Osteomielite: Diagnóstico e Imagem na Dor de Coxa

INEP Revalida - Exame Nacional de Revalidação de Diplomas Médicos — Prova 2024

Enunciado

Um paciente com 61 anos, com queixa de dor em região proximal de coxa esquerda há 3 dias, relata limitação à deambulação devido à dor. Apresenta antecedente pessoal de hipertensão arterial sistêmica e diabetes mellitus, ambos controlados; tendo realizado cirurgia para correção de fratura exposta de porção proximal do fêmur esquerdo há 8 anos, sem saber especificar o diagnóstico e nem o que foi feito. Ao exame, apresenta-se em regular estado geral, hidratado, eupneico, acianótico, com temperatura de 38,2 °C, frequência cardíaca de 92 bpm, pressão arterial de 144 x 86 mmHg, com edema, hiperemia e dor à percussão de porção proximal de coxa esquerda. Considerando-se o caso descrito, quais são, respectivamente, o exame de imagem e a hipótese diagnóstica nesse momento?

Alternativas

  1. A) Ressonância magnética de pelve e membro inferior; osteomielite.
  2. B) Radiografia simples de articulação coxofemoral; artrite séptica.
  3. C) Ultrassonografia com punção articular; tuberculose de quadril.
  4. D) Cintilografia óssea da articulação coxofemoral; osteoartrose. 

Pérola Clínica

Dor, febre e histórico de fratura exposta → suspeitar de osteomielite; RM é o melhor exame de imagem.

Resumo-Chave

O paciente apresenta fatores de risco (fratura exposta prévia, diabetes) e sintomas clássicos (dor localizada, febre, sinais inflamatórios) de osteomielite. A Ressonância Magnética (RM) é o exame de imagem de escolha para o diagnóstico de osteomielite devido à sua alta sensibilidade e especificidade na detecção de alterações precoces no osso e tecidos moles.

Contexto Educacional

A osteomielite é uma infecção óssea que pode ser aguda ou crônica. A forma crônica é particularmente desafiadora, muitas vezes decorrente de infecções mal tratadas ou persistentes após traumas abertos ou cirurgias ortopédicas. Pacientes com comorbidades como diabetes mellitus são mais suscetíveis a infecções e têm maior dificuldade de cicatrização, o que aumenta o risco de osteomielite. A apresentação clínica inclui dor localizada, edema, hiperemia, febre e limitação funcional. O diagnóstico da osteomielite requer uma combinação de dados clínicos, laboratoriais (elevação de marcadores inflamatórios como PCR e VHS) e de imagem. A radiografia simples é frequentemente normal nas fases iniciais e tem baixa sensibilidade para osteomielite crônica. A ressonância magnética (RM) é considerada o padrão-ouro para o diagnóstico por sua capacidade de detectar edema medular, coleções de pus e alterações nos tecidos moles com alta precisão, auxiliando na diferenciação de outras condições como artrite séptica ou tumores. O tratamento da osteomielite crônica é complexo e geralmente envolve desbridamento cirúrgico extenso do osso infectado, remoção de material de síntese (se presente) e antibioticoterapia prolongada, guiada por cultura de biópsia óssea.

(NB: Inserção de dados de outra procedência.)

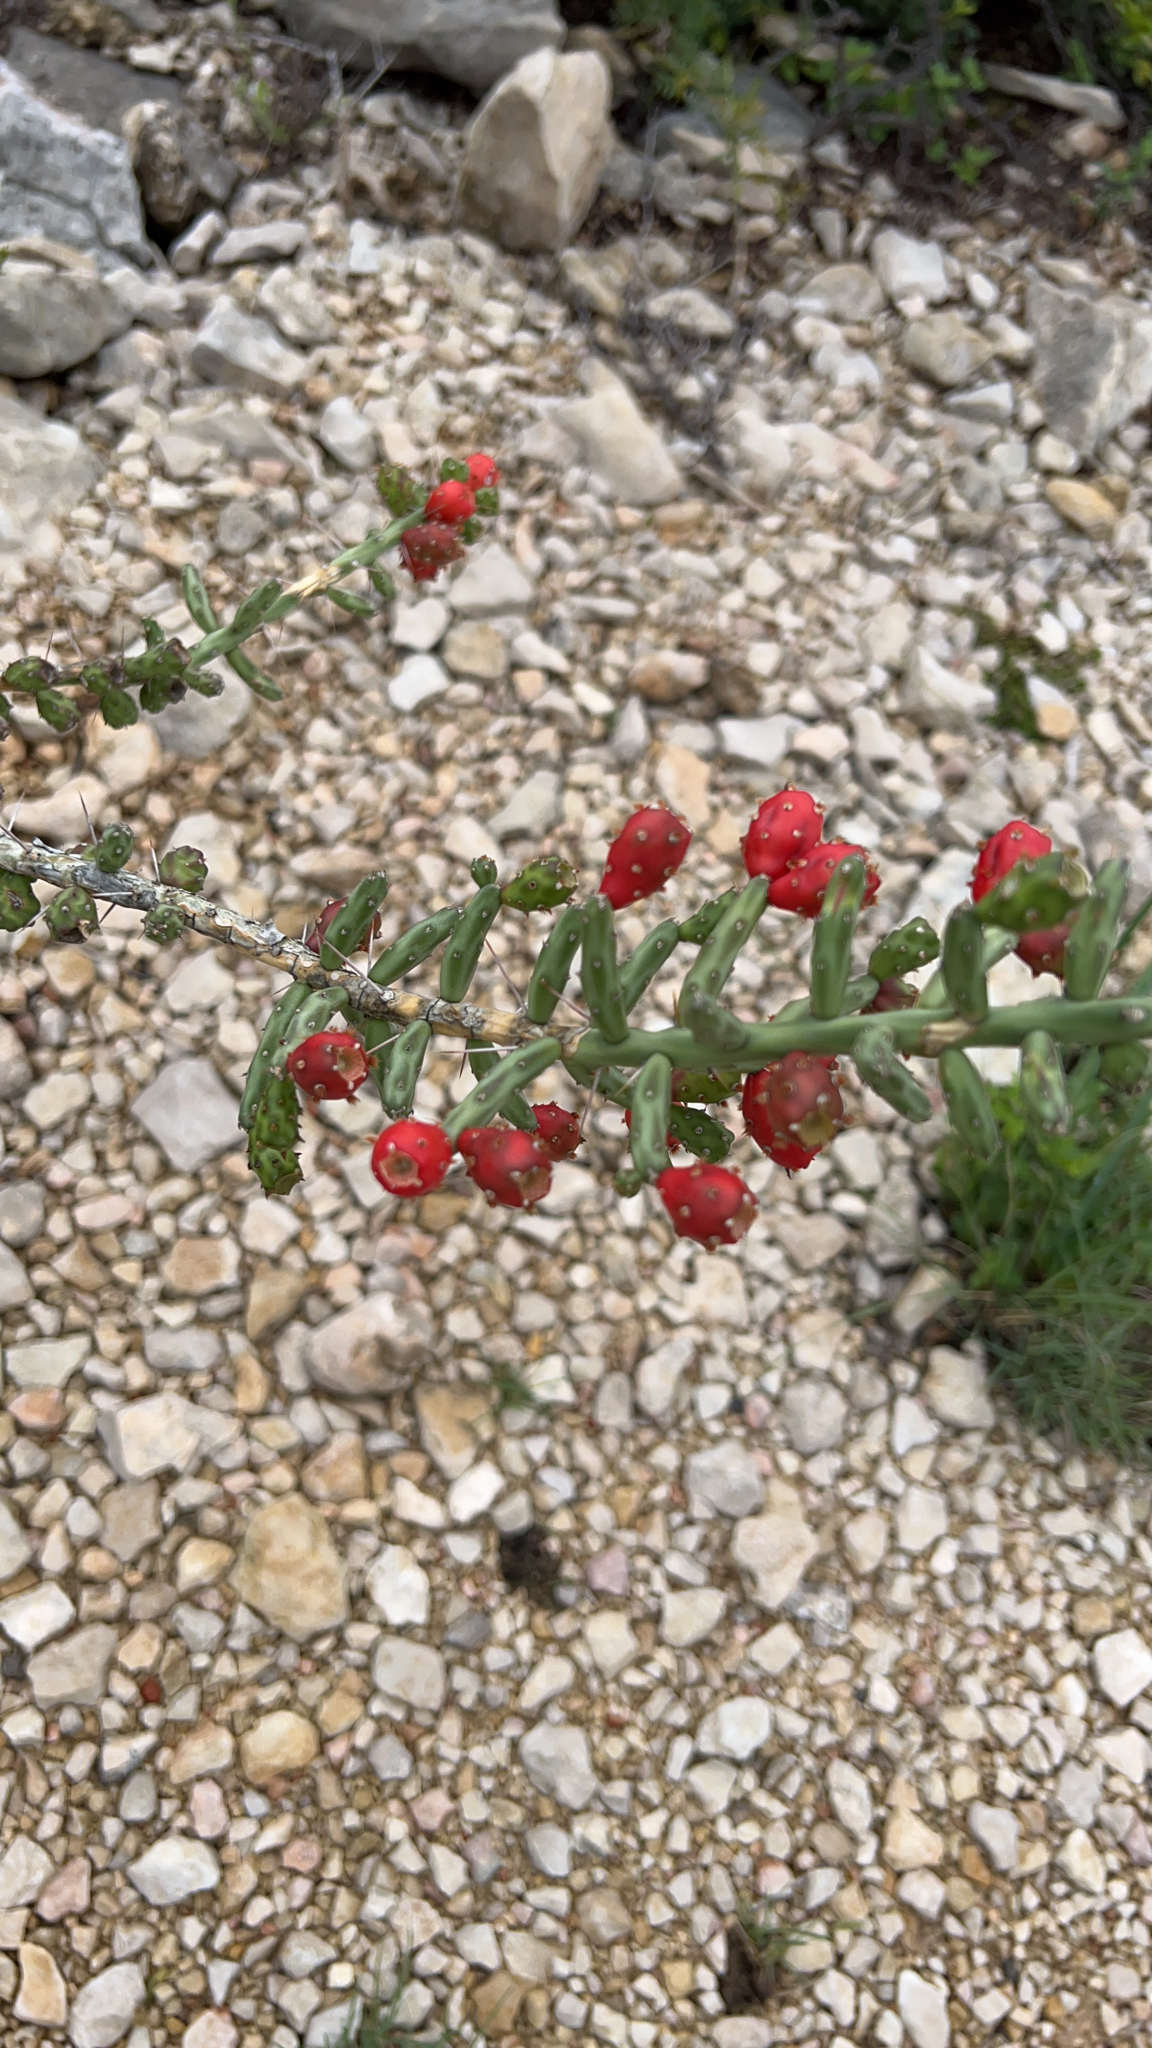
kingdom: Plantae
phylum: Tracheophyta
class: Magnoliopsida
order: Caryophyllales
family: Cactaceae
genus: Cylindropuntia
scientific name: Cylindropuntia leptocaulis
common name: Christmas cactus
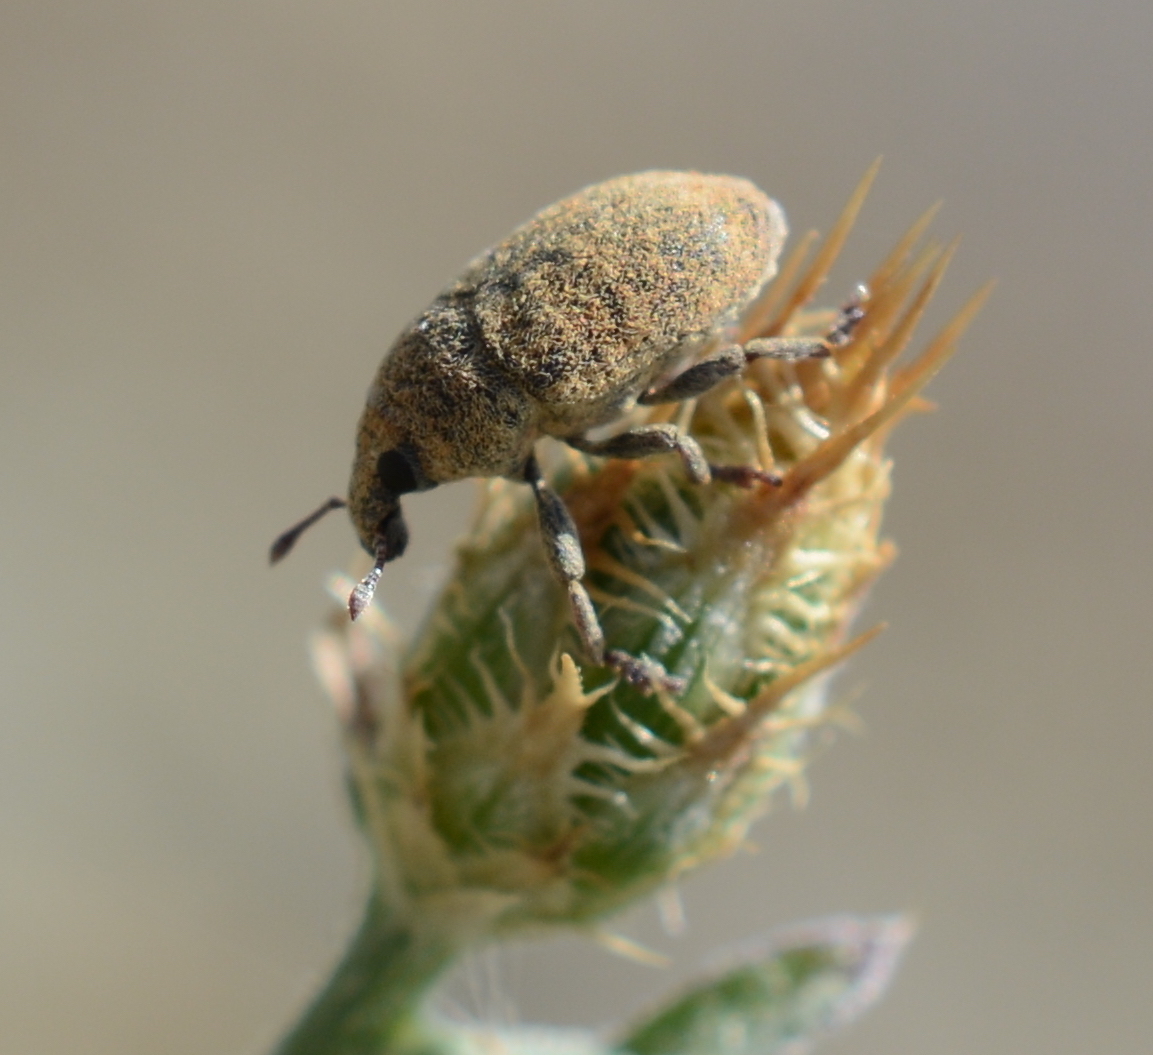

O manejo adequado é crucial para prevenir a progressão da doença, amputações e melhorar a qualidade de vida do paciente.

Perguntas Frequentes

Quais são os principais fatores de risco para osteomielite crônica?

Os principais fatores de risco para osteomielite crônica incluem fraturas expostas, cirurgias ortopédicas prévias, presença de material de síntese, diabetes mellitus, doença vascular periférica, imunossupressão e úlceras de pressão.

Por que a ressonância magnética é o exame de imagem de escolha para osteomielite?

A ressonância magnética (RM) é o exame de escolha devido à sua superioridade na detecção de edema medular ósseo, coleções de pus, sequestros e fístulas, mesmo em estágios precoces da infecção. Ela oferece alta sensibilidade e especificidade, sendo crucial para o planejamento terapêutico.

Como a história de fratura exposta de fêmur se relaciona com a osteomielite neste caso?

A fratura exposta é um fator de risco significativo para osteomielite, pois permite a contaminação bacteriana direta do osso. Mesmo após anos, a infecção pode permanecer latente e reativar-se, especialmente em pacientes com comorbidades como diabetes, que comprometem a imunidade e a cicatrização.